== ASSIGNED TASK ==
Lay out everything from the start of the records down to the line that contains "Over dit item", including that line, as a numbered list with blank lines left out.

------------------------------------

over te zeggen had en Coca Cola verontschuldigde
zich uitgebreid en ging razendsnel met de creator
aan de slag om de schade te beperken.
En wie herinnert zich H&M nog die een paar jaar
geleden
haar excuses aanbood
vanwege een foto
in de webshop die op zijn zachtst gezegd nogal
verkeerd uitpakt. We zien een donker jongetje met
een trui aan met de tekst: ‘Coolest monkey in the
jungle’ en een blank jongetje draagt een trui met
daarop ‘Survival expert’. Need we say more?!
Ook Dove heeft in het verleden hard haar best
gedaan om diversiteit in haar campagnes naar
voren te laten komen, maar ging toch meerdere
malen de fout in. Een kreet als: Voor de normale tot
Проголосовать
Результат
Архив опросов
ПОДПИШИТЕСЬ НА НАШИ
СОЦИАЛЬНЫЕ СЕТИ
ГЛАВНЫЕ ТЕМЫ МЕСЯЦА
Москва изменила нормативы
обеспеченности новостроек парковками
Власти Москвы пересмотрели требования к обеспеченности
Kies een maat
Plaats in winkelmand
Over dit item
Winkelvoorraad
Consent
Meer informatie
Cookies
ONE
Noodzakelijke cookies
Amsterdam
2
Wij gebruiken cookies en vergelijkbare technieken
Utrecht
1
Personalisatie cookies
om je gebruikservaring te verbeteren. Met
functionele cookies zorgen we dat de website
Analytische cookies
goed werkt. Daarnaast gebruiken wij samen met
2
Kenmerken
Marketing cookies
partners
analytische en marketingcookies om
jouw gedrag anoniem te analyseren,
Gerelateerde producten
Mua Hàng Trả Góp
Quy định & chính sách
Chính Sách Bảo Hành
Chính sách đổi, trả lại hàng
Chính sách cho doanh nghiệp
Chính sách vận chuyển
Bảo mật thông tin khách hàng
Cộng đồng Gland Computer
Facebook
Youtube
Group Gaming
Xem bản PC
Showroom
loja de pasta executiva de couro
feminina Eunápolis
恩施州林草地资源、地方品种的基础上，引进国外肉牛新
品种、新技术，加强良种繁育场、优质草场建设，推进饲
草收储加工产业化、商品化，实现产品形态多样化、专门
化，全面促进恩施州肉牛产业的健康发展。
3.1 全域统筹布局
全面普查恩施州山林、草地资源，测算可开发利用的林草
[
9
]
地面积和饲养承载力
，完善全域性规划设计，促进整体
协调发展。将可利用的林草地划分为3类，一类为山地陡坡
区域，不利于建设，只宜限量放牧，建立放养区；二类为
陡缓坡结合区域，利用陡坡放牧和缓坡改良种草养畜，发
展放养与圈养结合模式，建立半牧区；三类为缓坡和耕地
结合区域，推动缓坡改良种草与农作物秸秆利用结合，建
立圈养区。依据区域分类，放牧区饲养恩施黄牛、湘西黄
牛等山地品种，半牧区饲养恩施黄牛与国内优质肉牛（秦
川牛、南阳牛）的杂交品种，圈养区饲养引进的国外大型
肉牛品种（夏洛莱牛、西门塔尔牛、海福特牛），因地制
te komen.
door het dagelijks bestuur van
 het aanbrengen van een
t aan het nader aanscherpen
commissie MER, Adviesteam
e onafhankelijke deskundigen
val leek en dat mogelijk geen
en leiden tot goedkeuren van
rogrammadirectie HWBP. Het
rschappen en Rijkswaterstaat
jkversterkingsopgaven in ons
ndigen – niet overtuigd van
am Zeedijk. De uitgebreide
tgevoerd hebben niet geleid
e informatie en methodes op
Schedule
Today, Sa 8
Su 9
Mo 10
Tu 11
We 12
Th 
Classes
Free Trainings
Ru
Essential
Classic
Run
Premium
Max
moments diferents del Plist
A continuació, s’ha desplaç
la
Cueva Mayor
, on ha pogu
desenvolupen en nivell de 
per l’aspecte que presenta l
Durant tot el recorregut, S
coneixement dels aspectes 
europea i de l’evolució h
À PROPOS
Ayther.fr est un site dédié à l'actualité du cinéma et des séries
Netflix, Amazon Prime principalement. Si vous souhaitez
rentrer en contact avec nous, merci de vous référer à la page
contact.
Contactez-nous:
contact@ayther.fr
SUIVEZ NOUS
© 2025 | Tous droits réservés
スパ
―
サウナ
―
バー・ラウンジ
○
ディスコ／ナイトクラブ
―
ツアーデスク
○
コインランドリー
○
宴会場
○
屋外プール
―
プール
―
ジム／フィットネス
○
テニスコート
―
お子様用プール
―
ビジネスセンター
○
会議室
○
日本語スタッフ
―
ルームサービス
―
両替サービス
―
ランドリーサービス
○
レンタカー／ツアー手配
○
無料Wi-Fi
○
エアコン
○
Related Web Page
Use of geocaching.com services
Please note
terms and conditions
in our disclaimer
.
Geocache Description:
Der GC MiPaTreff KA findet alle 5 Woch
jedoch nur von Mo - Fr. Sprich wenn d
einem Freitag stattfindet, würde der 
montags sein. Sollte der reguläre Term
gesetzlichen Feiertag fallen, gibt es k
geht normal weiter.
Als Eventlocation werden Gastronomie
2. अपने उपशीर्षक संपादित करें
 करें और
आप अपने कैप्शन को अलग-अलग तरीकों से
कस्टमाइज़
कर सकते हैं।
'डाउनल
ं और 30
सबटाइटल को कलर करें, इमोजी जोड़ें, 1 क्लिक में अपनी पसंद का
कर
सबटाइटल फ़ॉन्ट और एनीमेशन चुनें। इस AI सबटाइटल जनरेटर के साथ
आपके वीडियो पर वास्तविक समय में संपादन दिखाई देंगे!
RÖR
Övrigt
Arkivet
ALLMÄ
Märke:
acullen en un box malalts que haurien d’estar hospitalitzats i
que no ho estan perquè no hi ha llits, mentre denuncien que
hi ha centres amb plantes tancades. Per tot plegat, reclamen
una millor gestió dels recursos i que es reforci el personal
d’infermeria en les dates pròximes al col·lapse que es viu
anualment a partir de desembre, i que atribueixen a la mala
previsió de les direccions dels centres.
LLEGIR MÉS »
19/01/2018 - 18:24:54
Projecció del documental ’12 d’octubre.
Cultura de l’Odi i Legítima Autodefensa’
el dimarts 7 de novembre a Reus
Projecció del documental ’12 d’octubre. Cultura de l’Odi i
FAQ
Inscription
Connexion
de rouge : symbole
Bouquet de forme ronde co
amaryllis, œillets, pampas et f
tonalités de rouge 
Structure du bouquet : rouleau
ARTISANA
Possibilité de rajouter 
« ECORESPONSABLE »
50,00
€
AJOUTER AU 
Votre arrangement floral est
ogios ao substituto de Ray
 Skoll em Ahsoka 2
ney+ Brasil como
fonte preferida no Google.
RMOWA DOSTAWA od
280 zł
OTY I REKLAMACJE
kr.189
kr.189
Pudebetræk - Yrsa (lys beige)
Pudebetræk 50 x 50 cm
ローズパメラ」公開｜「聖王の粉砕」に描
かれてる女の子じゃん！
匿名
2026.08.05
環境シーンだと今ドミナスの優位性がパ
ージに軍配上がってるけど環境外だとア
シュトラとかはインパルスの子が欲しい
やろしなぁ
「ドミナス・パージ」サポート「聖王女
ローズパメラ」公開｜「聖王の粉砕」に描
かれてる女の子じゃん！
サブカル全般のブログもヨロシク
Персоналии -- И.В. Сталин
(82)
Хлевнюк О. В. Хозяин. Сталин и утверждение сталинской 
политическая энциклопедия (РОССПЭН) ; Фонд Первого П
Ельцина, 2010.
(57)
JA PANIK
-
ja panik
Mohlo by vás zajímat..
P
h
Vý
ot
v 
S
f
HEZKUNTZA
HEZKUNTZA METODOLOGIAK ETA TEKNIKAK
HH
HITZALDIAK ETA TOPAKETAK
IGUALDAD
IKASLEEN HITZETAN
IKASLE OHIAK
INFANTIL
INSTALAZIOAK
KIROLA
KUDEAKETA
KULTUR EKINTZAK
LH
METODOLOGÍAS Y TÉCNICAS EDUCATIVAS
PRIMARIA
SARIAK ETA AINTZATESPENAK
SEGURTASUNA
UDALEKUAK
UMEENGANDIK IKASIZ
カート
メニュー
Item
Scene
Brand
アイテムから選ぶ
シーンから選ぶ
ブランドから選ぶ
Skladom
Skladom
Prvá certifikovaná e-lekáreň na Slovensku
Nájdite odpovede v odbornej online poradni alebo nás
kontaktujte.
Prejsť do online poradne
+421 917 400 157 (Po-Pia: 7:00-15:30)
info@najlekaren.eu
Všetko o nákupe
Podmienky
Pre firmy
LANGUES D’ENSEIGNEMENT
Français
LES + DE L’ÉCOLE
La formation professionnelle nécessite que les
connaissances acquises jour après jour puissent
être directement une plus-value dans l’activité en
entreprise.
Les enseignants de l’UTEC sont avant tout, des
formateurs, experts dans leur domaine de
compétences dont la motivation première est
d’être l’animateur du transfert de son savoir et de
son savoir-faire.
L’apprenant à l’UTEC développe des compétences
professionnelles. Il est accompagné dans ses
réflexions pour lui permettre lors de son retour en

------------------------------------

== EXERCISE SOLUTION ==
1. over te zeggen had en Coca Cola verontschuldigde
2. zich uitgebreid en ging razendsnel met de creator
3. aan de slag om de schade te beperken.
4. En wie herinnert zich H&M nog die een paar jaar
5. geleden
6. haar excuses aanbood
7. vanwege een foto
8. in de webshop die op zijn zachtst gezegd nogal
9. verkeerd uitpakt. We zien een donker jongetje met
10. een trui aan met de tekst: ‘Coolest monkey in the
11. jungle’ en een blank jongetje draagt een trui met
12. daarop ‘Survival expert’. Need we say more?!
13. Ook Dove heeft in het verleden hard haar best
14. gedaan om diversiteit in haar campagnes naar
15. voren te laten komen, maar ging toch meerdere
16. malen de fout in. Een kreet als: Voor de normale tot
17. Проголосовать
18. Результат
19. Архив опросов
20. ПОДПИШИТЕСЬ НА НАШИ
21. СОЦИАЛЬНЫЕ СЕТИ
22. ГЛАВНЫЕ ТЕМЫ МЕСЯЦА
23. Москва изменила нормативы
24. обеспеченности новостроек парковками
25. Власти Москвы пересмотрели требования к обеспеченности
26. Kies een maat
27. Plaats in winkelmand
28. Over dit item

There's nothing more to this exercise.